Questa recensione è un po’ meno approfondita delle altre, perché nasce da un commento al libro che ho postato ieri su aNobii e che è andato piacendomi. Senza contare, ovviamente, che Cormac McCarthy non ha bisogno che qualcuno dica se i suoi libri sono belli o brutti, non è uno scrittore emergente che si muove nel mercato italiano, per cui penso possa accontentarsi di quello che passa in convento.

La scheda del libro

Figlio di Dio di Cormac McCarthy

Pubblicato da: Einaudi

Anno: 1973

168 pagine

Figlio di Dio sul sito dell’Einaudi e su IBS

La trama

Direttamente dal sito dell’editore:

Lester Ballard, il protagonista di questo romanzo, è uno dei tanti «poveri bianchi» che popolano le catapecchie e i cortili del Sud rurale, le campagne fuori dal tempo dove la Storia è scandita dai linciaggi e dalle pubbliche impiccagioni, dove la promiscuità e l’incesto sono la regola, dove la miseria e l’abiezione rendono incongrua, quasi surreale, la sporadica comparsa di un’aula di tribunale o di una stanza d’ospedale.
Nello spazio di una breve gelida stagione, Ballard, il contadino solitario, amante della caccia e del whisky fatto in casa, si trasforma in un animale da preda: da feticista a stupratore, ad assassino, a necrofilo.
Le scorribande sempre piú sanguinose di questo serial killer controcorrente hanno come cornice la natura violenta e il paesaggio incantato delle montagne del Tennessee, e a commentarle è un coro di personaggi che, come sempre, attinge a quel museo degli orrori che è l’immaginazione di uno scrittore peraltro capace di insospettate, improvvise delicatezze.
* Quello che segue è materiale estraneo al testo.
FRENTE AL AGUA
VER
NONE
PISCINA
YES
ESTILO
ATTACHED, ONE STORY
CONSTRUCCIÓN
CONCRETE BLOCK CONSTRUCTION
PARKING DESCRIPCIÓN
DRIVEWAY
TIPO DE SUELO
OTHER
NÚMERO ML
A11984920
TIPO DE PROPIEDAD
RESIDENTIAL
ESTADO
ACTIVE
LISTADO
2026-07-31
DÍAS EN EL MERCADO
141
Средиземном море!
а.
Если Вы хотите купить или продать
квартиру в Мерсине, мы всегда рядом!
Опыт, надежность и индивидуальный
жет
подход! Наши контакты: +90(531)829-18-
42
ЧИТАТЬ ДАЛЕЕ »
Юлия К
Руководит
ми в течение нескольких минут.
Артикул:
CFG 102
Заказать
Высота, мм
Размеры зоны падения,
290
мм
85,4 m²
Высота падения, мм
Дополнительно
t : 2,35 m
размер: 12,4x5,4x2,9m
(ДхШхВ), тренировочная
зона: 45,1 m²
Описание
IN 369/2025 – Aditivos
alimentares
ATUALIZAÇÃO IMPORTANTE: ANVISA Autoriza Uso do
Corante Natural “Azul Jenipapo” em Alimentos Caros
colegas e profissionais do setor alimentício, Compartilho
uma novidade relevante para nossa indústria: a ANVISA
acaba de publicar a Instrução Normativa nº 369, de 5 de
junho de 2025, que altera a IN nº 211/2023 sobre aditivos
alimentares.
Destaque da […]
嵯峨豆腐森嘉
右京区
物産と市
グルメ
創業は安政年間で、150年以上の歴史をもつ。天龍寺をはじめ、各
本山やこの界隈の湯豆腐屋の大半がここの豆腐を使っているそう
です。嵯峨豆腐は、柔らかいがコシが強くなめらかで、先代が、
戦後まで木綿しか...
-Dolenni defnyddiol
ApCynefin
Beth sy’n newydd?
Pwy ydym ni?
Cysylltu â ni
Come sempre ci sarebbe da discutere sull’effettiva vicinanza della trama in quarta di copertina con i fatti letti nel libro. Lo spazio, lì dietro, è poco. Sarà, ma fino ad ora non ho visto una sola sinossi che corrispondesse degnamente all’opera che mi apprestavo a leggere. Qui almeno ci vengono risparmiati i sofismi metafisici.

Il mio commento

Se fossi intellettualoide, userei termini come “discesa nella follia”, “rottame umano e metafisico”, “stritolato dall’implacabile ingranaggio sociale” e l’immancabile “critica della società americana”.

Ma non sono un lettore intellettualoide. Sono un lettore che si lascia affascinare dalle storie per quello che sono sulla carta, e non per ciò che appaiono nella mente dei critici.

Per questo Figlio di Dio di Cormac McCarthy mi è piaciuto. Forse anche più di Non è un paese per vecchi. Anzi, senza il forse, molto di più.

Lester Ballard è un reietto, Lester Ballard è cresciuto in una famiglia disfunzionale, Lester Ballard è inquietante, Lester Ballard è violento, Lester Ballard ha una sessualità deviata.

Lester Ballard diventa un serial killer. Non succede “perché”, succede e basta.

La prosa di McCarthy porta alle estreme conseguenze lo show, don’t tell che deve essere la regola numero 1 di ogni scrittore, e crea un romanzo nudo e crudo, in cui i personaggi (anzi, IL personaggio) sono caratterizzati dalle loro azioni più che dai loro pensieri.

Fossi un lettore intellettualoide, cercherei a tutti i costi un significato recondito. E probabilmente lo troverei, sbagliato, ma lo troverei.

Ma non sono un lettore intellettualoide. Io guardo alla storia. E quella c’è ed è fantastica.